About this exercise >>
Give back every line of the data, word for word.

Task inputs >>
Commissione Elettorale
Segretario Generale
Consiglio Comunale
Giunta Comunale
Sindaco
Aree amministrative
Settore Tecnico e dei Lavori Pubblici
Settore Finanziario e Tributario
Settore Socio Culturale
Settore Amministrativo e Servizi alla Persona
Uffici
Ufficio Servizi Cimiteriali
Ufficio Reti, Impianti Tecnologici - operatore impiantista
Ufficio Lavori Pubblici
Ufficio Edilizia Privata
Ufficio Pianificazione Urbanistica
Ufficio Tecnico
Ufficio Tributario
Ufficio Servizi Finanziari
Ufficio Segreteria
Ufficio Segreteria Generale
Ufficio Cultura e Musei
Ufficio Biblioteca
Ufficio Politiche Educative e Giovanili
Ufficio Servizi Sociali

Completed task >>
Commissione Elettorale
Segretario Generale
Consiglio Comunale
Giunta Comunale
Sindaco
Aree amministrative
Settore Tecnico e dei Lavori Pubblici
Settore Finanziario e Tributario
Settore Socio Culturale
Settore Amministrativo e Servizi alla Persona
Uffici
Ufficio Servizi Cimiteriali
Ufficio Reti, Impianti Tecnologici - operatore impiantista
Ufficio Lavori Pubblici
Ufficio Edilizia Privata
Ufficio Pianificazione Urbanistica
Ufficio Tecnico
Ufficio Tributario
Ufficio Servizi Finanziari
Ufficio Segreteria
Ufficio Segreteria Generale
Ufficio Cultura e Musei
Ufficio Biblioteca
Ufficio Politiche Educative e Giovanili
Ufficio Servizi Sociali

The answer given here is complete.